Die innere Uhr stellt sich um etwa eine Stunde pro Tag um, nach Osten eher langsamer. Bei sechs Zeitzonen dauert die vollständige Anpassung also rund sechs Tage — kürzer wird es nur mit gezieltem Licht.
Der Grund für den Unterschied zwischen Ost und West liegt in der Eigenperiode des Menschen: Sie beträgt im Mittel etwas über 24 Stunden. Den Tag zu verlängern fällt dem Körper deshalb leichter, als ihn zu verkürzen.
Licht ist der stärkste Taktgeber
Licht am Morgen verschiebt die innere Uhr nach vorn, Licht am Abend nach hinten. Der Umschlagpunkt liegt beim Tiefpunkt der Körpertemperatur, etwa zwei Stunden vor der gewohnten Aufwachzeit.

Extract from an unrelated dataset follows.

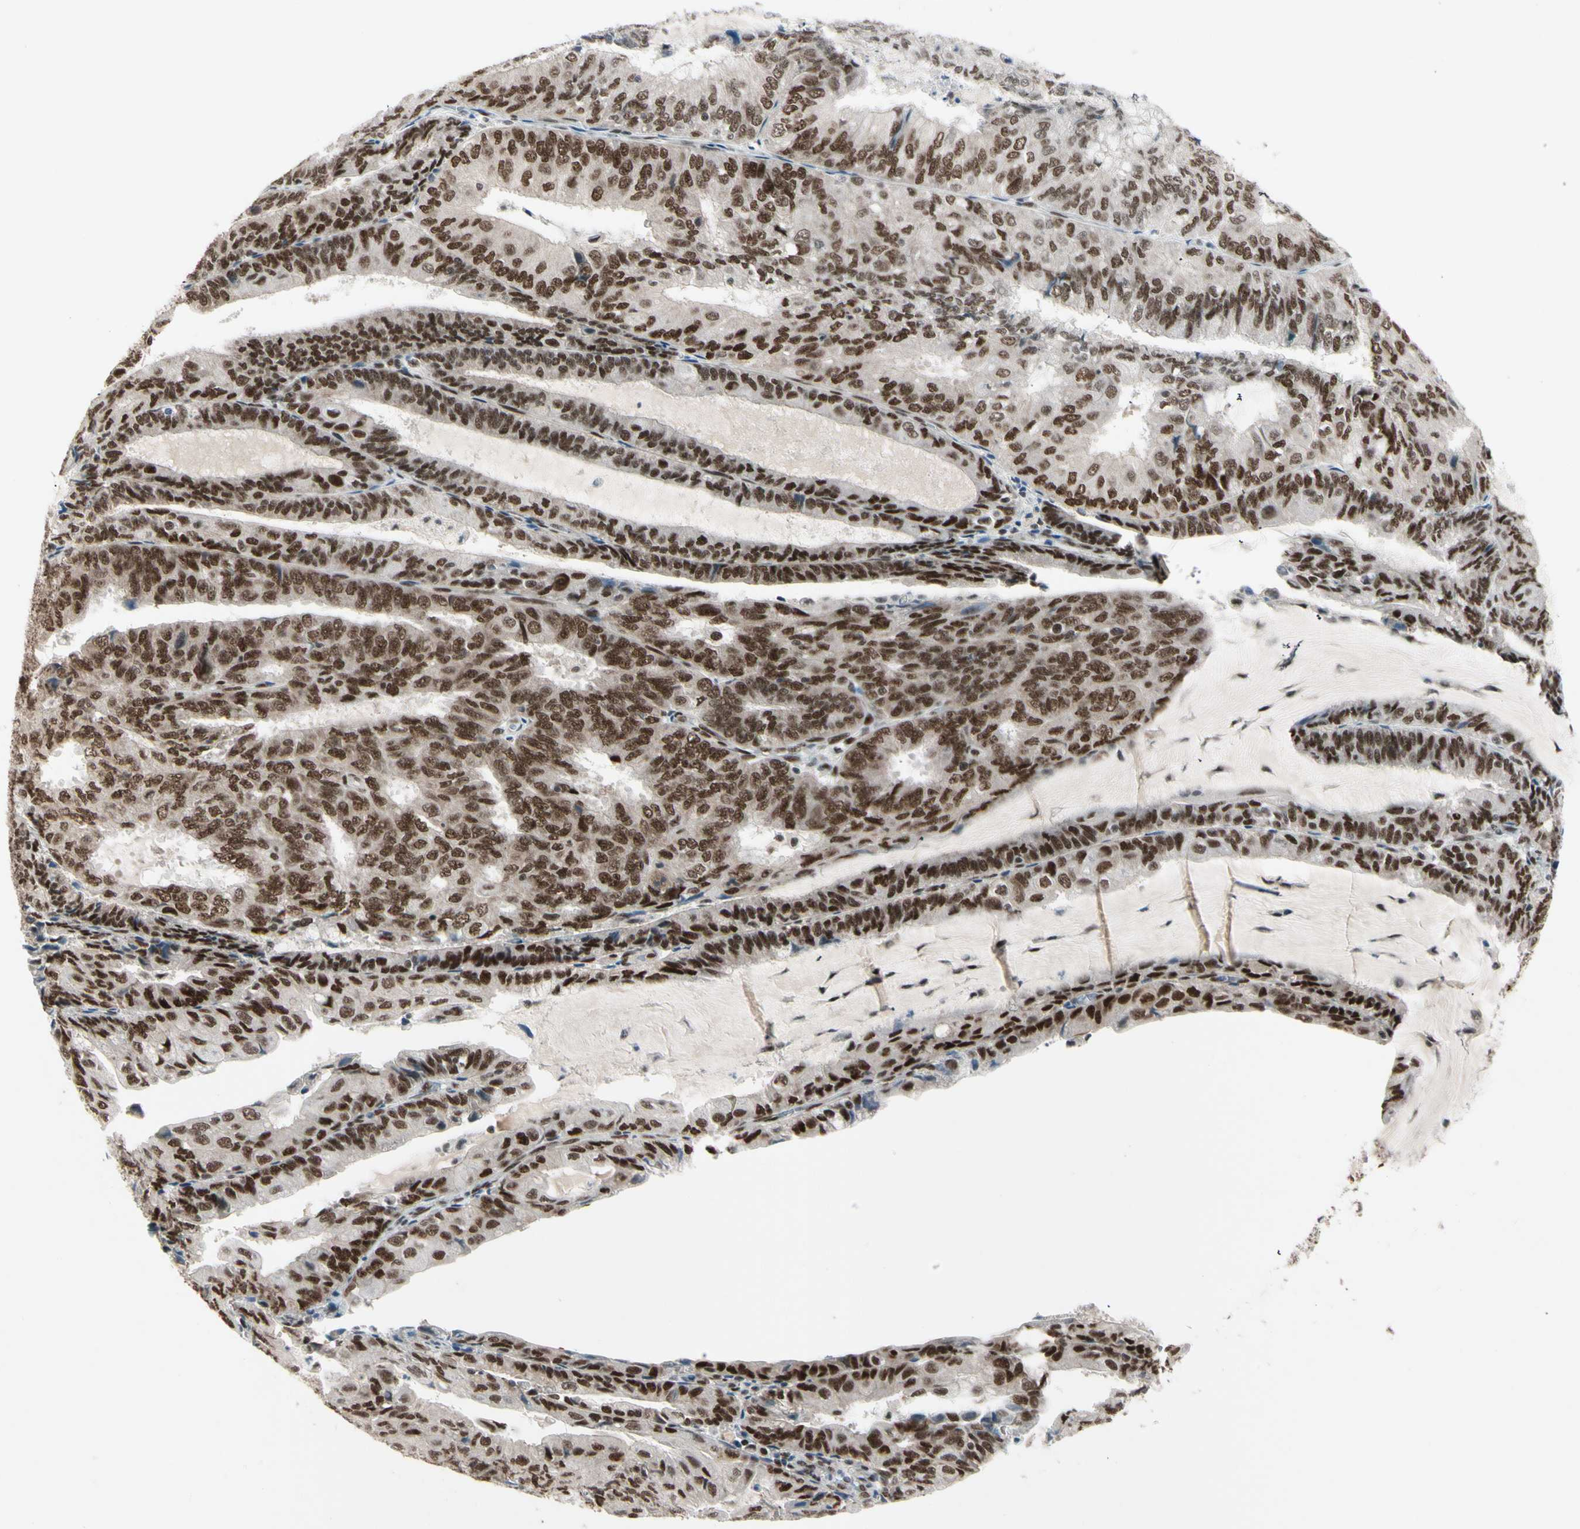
{"staining": {"intensity": "strong", "quantity": ">75%", "location": "nuclear"}, "tissue": "endometrial cancer", "cell_type": "Tumor cells", "image_type": "cancer", "snomed": [{"axis": "morphology", "description": "Adenocarcinoma, NOS"}, {"axis": "topography", "description": "Endometrium"}], "caption": "Adenocarcinoma (endometrial) was stained to show a protein in brown. There is high levels of strong nuclear positivity in about >75% of tumor cells. Immunohistochemistry (ihc) stains the protein of interest in brown and the nuclei are stained blue.", "gene": "CHAMP1", "patient": {"sex": "female", "age": 81}}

Daraus folgt die Regel: Nach einem Ostflug hilft Morgenlicht am Zielort und schadet spätes Licht; nach einem Westflug ist es umgekehrt. Licht zur falschen Zeit verschiebt die Uhr in die falsche Richtung und verlängert den Jetlag.
Was sonst noch wirkt
Melatonin am Abend des Zielorts kann die Anpassung nach Osten beschleunigen; die Dosis ist dabei klein, ein halbes bis ein Milligramm reicht. Höhere Dosen wirken nicht besser, sondern machen nur müder.
Essenszeiten und Bewegung sind schwächere Taktgeber als Licht, wirken aber mit. Was nicht hilft, ist der Versuch, den ersten Tag durchzuhalten und erst abends zu schlafen — entscheidend ist die Lichtaufnahme, nicht die Willenskraft.